Remove Nth Node From End of List

🧩 Problem Statement

Given the head of a linked list, remove the n-th node from the end of the list and return its head.

🔹 Example 1:

Input:

head = [1,2,3,4,5], n = 2

Output:

[1,2,3,5]

🔹 Example 2:

Input:

head = [1], n = 1

Output:

[]

🔍 Approaches

1. Two Pointers (One Pass)

We can use two pointers, first and second, separated by n nodes.
When first reaches the end, second will be exactly at the node before the one we want to remove.

✨ Intuition

• Use a dummy node pointing to head (to handle edge case where head itself is removed).
• Initialize first = dummy, second = dummy.
• Move first n + 1 steps ahead. Now the gap between first and second is n + 1.
• Move both first and second one step at a time until first becomes null.
• At this point, second is at the node before the target.
• Remove the target: second.next = second.next.next.

🔥 Algorithm Steps

1. Create dummy node with dummy.next = head.
2. Set first = dummy, second = dummy.
3. Move first n + 1 times forward.
4. While first is not null:

• first = first.next
• second = second.next

5. second.next = second.next.next
6. Return dummy.next.

⏳ Time & Space Complexity

• Time Complexity: $O(L)$, where $L$ is length of list. We make one pass.
• Space Complexity: $O(1)$.

🚀 Code Implementations

C++

/**
* Definition for singly-linked list.
* struct ListNode {
*     int val;
*     ListNode *next;
*     ListNode() : val(0), next(nullptr) {}
*     ListNode(int x) : val(x), next(nullptr) {}
*     ListNode(int x, ListNode *next) : val(x), next(next) {}
* };
*/
class Solution {
public:
ListNode* removeNthFromEnd(ListNode* head, int n) {
ListNode* dummy = new ListNode(0, head);
ListNode* first = dummy;
ListNode* second = dummy;
for (int i = 0; i <= n; i++) {
first = first->next;
}
while (first != nullptr) {
first = first->next;
second = second->next;
}
ListNode* temp = second->next;
second->next = second->next->next;
delete temp; // Free memory
return dummy->next;
}
};

Python

# Definition for singly-linked list.
# class ListNode:
#     def __init__(self, val=0, next=None):
#         self.val = val
#         self.next = next
class Solution:
def removeNthFromEnd(self, head: Optional[ListNode], n: int) -> Optional[ListNode]:
dummy = ListNode(0, next=head)
left = dummy
right = head
while n > 0 and right:
right = right.next
n -= 1
while right:
left = left.next
right = right.next
# delete
left.next = left.next.next
return dummy.next

Java

/**
* Definition for singly-linked list.
* public class ListNode {
*     int val;
*     ListNode next;
*     ListNode() {}
*     ListNode(int val) { this.val = val; }
*     ListNode(int val, ListNode next) { this.val = val; this.next = next; }
* }
*/
class Solution {
public ListNode removeNthFromEnd(ListNode head, int n) {
ListNode dummy = new ListNode(0, head);
ListNode first = dummy;
ListNode second = dummy;
for (int i = 0; i <= n; i++) {
first = first.next;
}
while (first != null) {
first = first.next;
second = second.next;
}
second.next = second.next.next;
return dummy.next;
}
}

🌍 Real-World Analogy

Relay Race Batons:

Imagine two runners with a solid stick connecting them that is exactly n meters long.

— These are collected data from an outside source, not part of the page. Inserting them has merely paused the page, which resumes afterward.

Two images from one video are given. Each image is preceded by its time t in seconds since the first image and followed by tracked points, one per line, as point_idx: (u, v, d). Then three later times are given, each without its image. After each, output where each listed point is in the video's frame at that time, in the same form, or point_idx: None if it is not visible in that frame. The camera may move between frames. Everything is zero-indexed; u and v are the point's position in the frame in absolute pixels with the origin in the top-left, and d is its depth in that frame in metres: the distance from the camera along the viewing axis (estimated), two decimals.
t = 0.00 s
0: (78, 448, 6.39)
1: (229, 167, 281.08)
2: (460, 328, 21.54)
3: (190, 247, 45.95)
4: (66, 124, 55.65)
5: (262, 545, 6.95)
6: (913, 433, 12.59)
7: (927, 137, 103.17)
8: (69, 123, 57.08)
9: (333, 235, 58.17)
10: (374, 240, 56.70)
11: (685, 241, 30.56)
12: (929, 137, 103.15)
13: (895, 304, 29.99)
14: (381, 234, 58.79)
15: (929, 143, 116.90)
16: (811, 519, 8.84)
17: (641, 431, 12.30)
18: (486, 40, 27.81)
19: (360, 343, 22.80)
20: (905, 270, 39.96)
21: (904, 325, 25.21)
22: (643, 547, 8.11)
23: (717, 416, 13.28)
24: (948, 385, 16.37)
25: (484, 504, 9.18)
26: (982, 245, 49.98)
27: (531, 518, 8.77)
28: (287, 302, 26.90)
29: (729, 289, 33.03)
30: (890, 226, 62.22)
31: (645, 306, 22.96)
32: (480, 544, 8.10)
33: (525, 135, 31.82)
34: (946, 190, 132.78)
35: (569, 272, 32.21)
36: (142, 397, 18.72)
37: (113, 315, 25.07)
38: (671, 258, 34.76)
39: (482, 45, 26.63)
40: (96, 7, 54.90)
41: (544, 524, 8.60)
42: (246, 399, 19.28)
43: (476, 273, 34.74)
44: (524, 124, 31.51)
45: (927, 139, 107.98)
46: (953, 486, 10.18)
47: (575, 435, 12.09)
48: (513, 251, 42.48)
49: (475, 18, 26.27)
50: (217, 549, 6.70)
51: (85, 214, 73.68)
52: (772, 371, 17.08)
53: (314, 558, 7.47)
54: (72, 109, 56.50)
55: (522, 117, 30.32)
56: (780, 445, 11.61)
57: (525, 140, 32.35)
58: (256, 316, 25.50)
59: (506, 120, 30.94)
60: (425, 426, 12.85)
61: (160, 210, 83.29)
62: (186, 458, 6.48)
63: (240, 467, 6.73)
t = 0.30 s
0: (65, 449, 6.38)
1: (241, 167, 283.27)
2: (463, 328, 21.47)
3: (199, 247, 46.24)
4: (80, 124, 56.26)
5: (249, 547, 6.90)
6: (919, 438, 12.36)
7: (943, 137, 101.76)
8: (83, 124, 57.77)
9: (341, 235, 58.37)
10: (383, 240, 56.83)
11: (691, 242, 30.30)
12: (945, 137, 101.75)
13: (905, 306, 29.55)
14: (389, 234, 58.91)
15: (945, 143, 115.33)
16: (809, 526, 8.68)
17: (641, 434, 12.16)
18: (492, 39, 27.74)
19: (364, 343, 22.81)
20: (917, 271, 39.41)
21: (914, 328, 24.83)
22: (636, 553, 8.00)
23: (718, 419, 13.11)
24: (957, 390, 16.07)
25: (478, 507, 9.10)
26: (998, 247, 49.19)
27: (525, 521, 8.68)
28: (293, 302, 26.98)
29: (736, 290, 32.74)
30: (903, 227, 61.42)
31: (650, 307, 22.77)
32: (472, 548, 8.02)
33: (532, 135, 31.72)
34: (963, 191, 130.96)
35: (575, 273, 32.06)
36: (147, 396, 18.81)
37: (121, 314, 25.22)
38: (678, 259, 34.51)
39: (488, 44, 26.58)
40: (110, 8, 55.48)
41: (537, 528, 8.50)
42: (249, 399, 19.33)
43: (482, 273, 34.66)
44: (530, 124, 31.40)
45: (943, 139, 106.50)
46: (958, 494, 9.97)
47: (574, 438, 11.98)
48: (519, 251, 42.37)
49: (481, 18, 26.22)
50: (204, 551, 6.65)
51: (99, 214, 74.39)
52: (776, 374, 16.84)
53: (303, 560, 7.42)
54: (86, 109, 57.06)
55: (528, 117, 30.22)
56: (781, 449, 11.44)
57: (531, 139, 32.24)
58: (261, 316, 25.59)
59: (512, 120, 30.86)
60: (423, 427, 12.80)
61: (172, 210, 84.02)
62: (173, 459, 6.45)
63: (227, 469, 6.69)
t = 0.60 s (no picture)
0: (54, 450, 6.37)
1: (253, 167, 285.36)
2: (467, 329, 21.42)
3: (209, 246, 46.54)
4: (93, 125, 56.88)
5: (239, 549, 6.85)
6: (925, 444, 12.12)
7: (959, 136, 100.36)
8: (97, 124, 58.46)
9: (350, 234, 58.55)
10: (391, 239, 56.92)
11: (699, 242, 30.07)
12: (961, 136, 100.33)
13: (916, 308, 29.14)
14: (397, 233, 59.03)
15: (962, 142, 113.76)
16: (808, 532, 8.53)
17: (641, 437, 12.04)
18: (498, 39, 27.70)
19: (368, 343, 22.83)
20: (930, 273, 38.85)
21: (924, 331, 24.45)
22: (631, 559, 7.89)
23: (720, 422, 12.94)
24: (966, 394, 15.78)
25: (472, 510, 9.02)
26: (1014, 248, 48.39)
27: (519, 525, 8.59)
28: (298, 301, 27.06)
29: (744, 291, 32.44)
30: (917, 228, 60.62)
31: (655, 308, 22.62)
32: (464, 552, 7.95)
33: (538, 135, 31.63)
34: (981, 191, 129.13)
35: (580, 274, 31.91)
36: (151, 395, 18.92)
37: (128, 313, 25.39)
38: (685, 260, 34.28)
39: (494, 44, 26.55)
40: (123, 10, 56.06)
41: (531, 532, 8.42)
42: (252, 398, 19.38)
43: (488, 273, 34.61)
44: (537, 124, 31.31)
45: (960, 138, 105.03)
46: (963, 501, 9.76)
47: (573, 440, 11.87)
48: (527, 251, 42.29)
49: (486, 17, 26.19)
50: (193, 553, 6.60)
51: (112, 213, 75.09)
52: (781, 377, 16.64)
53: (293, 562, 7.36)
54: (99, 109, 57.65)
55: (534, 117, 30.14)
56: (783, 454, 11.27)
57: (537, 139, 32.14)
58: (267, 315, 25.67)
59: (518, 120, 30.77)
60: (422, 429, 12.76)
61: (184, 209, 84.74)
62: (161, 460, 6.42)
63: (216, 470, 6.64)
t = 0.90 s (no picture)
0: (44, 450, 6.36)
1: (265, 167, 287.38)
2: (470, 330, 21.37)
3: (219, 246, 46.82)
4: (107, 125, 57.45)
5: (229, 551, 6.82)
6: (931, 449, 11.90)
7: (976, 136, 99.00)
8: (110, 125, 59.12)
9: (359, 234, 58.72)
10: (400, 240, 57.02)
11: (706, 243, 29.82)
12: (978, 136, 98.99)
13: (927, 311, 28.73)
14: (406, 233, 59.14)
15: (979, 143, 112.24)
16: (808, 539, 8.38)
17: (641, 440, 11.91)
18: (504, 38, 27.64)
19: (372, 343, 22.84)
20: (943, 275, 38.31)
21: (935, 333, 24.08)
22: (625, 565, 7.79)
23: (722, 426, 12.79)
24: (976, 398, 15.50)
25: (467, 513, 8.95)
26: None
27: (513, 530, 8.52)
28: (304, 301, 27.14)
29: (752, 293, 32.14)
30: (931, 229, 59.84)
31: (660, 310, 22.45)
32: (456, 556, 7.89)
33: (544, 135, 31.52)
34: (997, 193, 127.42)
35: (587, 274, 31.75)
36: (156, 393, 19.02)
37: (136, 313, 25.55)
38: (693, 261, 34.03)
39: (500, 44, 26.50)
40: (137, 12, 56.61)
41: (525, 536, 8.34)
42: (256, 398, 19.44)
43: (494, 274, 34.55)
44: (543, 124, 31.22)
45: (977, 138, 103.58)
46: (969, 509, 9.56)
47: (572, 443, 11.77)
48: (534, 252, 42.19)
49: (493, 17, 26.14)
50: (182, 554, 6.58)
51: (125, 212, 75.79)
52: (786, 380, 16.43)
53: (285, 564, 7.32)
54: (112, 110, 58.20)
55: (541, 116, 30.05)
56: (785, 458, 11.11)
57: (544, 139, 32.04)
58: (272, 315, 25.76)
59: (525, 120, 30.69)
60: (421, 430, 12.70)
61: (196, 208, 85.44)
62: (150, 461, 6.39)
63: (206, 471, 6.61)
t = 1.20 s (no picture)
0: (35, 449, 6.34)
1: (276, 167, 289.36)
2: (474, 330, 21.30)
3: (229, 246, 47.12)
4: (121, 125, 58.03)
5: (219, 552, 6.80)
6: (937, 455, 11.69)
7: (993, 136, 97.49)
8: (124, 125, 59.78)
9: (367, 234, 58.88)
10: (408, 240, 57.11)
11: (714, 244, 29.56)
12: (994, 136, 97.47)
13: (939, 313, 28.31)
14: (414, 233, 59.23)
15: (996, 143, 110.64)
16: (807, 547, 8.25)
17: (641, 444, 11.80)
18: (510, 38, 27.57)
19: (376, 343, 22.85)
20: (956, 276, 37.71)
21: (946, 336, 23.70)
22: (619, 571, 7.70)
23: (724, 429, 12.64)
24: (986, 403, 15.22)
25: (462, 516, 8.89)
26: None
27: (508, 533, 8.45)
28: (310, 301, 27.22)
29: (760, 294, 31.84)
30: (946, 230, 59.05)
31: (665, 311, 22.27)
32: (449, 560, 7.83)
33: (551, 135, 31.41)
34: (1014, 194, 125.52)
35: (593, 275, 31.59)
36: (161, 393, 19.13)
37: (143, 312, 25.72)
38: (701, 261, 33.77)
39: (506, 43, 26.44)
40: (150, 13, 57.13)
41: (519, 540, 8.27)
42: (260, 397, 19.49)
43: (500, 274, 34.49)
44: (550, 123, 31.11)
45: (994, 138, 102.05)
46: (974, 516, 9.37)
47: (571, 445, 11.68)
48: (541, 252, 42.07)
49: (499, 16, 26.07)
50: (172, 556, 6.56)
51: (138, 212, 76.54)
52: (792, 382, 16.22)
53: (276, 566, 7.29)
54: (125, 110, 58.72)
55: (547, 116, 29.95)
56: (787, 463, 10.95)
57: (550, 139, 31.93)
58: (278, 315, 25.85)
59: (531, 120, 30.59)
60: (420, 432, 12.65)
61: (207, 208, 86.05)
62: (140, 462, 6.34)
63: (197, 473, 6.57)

• They start at the beginning.
• They run together.
• When the front runner hits the finish line, the back runner is exactly n meters away from the finish.
• The back runner picks up the object at that spot.

🎯 Summary

✅ One Pass: Efficiently finds the node.
✅ Dummy Node: Simplifies edge cases (e.g., removing head).